Landmark coordinate records:
____________________
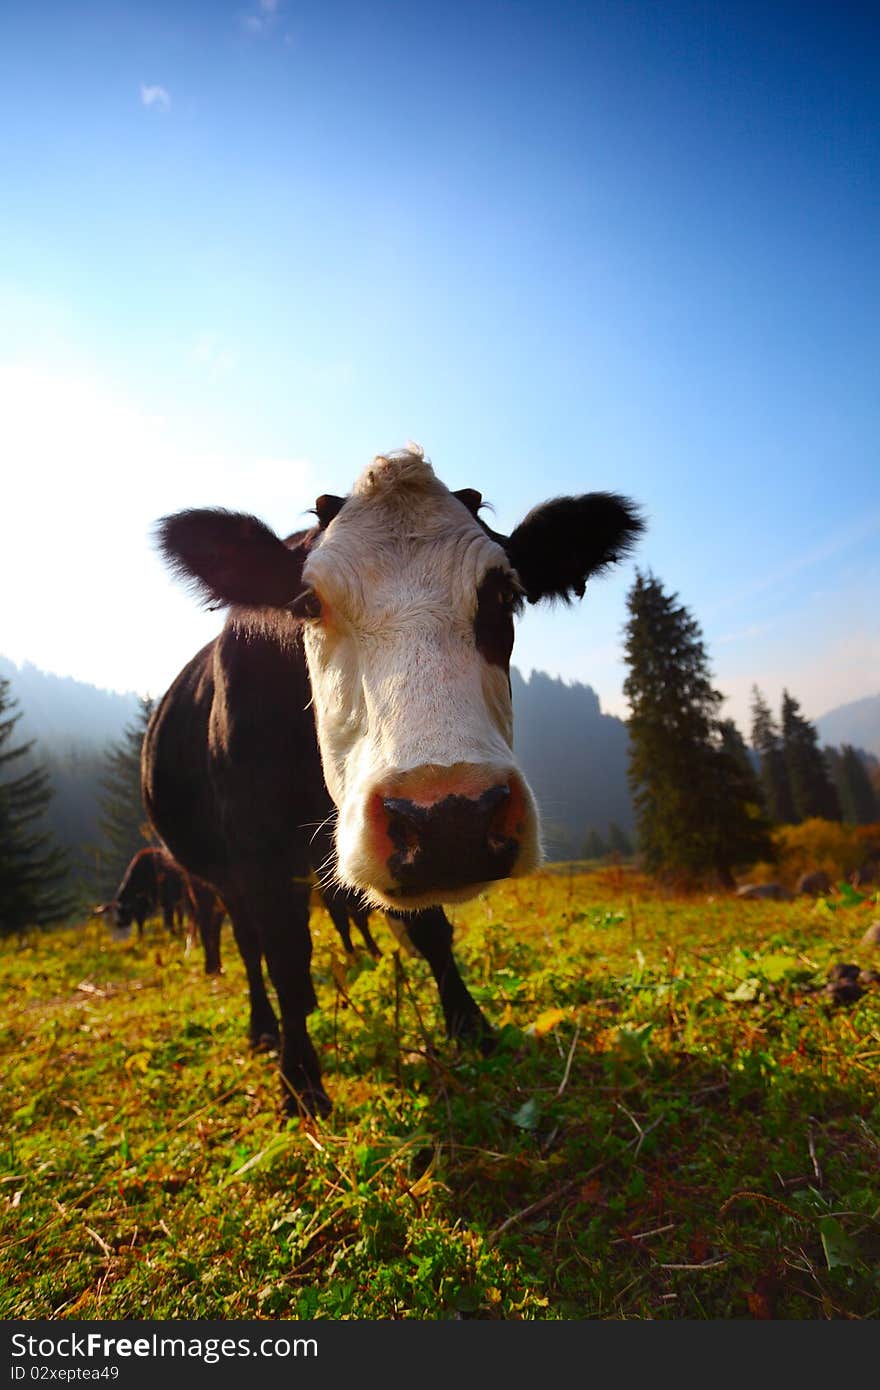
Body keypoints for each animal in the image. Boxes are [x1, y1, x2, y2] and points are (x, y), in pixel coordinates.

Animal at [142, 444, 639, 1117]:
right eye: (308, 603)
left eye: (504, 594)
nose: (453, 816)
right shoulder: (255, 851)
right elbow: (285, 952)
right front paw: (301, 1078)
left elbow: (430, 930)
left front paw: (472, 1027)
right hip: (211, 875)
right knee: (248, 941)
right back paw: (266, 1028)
____________________
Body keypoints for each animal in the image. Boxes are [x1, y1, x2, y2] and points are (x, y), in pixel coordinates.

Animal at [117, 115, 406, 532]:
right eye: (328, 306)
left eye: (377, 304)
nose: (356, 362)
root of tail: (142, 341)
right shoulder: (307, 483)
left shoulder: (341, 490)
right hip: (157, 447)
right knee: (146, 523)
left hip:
____________________
■ Assignment ■
Set down again, word for word, the stretch of records from the line with "right front paw: (301, 1078)" to the line with "right back paw: (266, 1028)", both of those lines included.

■ Solution ■
right front paw: (301, 1078)
left elbow: (430, 930)
left front paw: (472, 1027)
right hip: (211, 875)
right knee: (248, 941)
right back paw: (266, 1028)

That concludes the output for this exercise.